For today's world (and that includes more than half a century for me!), it's a very annoying role. I'm okay with the "I must obey my father" stuff, but the mad scene never suits me. I just don't buy it that she would truly go that crazy. Suicide, yes - what's left for her? She can't exactly go out into the world and get an MBA or try out for American Idol. Depressed and suicidal, not mad.
So - let's play more with the "antic disposition" theme. Whether Shakespeare "intended" it or not, he always creates marvelously polyvalent relationships and scenes. First, in the scene where she attempts to redeliver remembrances as Polonius is behind the curtain - it's possible to play this with both Hamlet and Ophelia sharing love with their eyes while "playing" the roles they must. It doesn't take away from the fact that this is Hamlet's tragedy but it enhances, deepens his story and his playing. And it makes her ever so much more interesting as well as fun for the actress. Plus, it makes her more worthy of Hamlet's love - it's a tragedy for Denmark that these two could not rule as King and Queen.
The mad scene has similarly been done as if Ophelia is only "playing mad," like her beloved, in this court where norms have been toppled. Personally, I like that better for contemporary actresses and audiences. That she's distressed enough to kill herself I can buy, but she hasn't lost her mind. She consciously gets in little barbs about rosemary and rue (continuing the remembrance theme) but forces them all to just listen (as Hamlet forces his mother and stepfather to attend to The Mousetrap).

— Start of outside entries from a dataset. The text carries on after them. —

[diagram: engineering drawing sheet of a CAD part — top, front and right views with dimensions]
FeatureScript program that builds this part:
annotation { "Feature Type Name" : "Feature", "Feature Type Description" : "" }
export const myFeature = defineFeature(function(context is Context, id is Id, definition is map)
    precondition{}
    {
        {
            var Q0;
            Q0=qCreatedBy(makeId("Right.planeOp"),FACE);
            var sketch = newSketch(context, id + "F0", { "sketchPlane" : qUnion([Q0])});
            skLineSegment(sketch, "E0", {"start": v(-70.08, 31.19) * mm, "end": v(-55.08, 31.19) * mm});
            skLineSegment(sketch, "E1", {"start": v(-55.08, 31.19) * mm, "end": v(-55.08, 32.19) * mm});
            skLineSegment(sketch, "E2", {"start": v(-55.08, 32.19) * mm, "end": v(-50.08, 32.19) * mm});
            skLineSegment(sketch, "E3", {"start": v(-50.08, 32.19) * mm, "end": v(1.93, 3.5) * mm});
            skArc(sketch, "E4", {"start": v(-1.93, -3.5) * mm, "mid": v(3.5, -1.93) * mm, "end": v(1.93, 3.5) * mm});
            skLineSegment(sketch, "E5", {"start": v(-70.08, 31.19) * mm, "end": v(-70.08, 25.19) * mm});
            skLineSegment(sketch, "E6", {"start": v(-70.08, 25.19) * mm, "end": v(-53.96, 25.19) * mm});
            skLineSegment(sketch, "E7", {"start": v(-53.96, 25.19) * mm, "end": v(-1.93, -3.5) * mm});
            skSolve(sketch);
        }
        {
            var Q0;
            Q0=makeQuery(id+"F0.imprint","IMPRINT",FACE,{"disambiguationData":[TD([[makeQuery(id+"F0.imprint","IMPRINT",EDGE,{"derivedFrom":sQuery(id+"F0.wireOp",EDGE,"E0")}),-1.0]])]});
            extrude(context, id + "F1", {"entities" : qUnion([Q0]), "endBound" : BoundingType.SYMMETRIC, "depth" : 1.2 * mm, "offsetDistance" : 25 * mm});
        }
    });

The Hamlet I just saw played her straight and conventionally, which continues to bother rather than satisfy me. (And, of course, it's all about satisfying ME, right?).
Also, in spite of an otherwise very intelligent and in the end moving production, two other things stuck out. First, the "to be" was not the "to BE" that you so wisely suggested. Second - the line I believe is the core meaning of the play, "readiness is all," was thrown away upstage in an awkward and inexcusable bit of direction. I almost stormed the stage, sword drawn - what ho, knave, say that again while you face us!
From me in reply:
I was in a production of Hamlet years ago in which the director told Marcellus that when he said the line "Something is rotten in the state of Denmark" he must jump off the high ramparts onto the stage so as to distract the audience from hearing the line--otherwise they'd just laugh.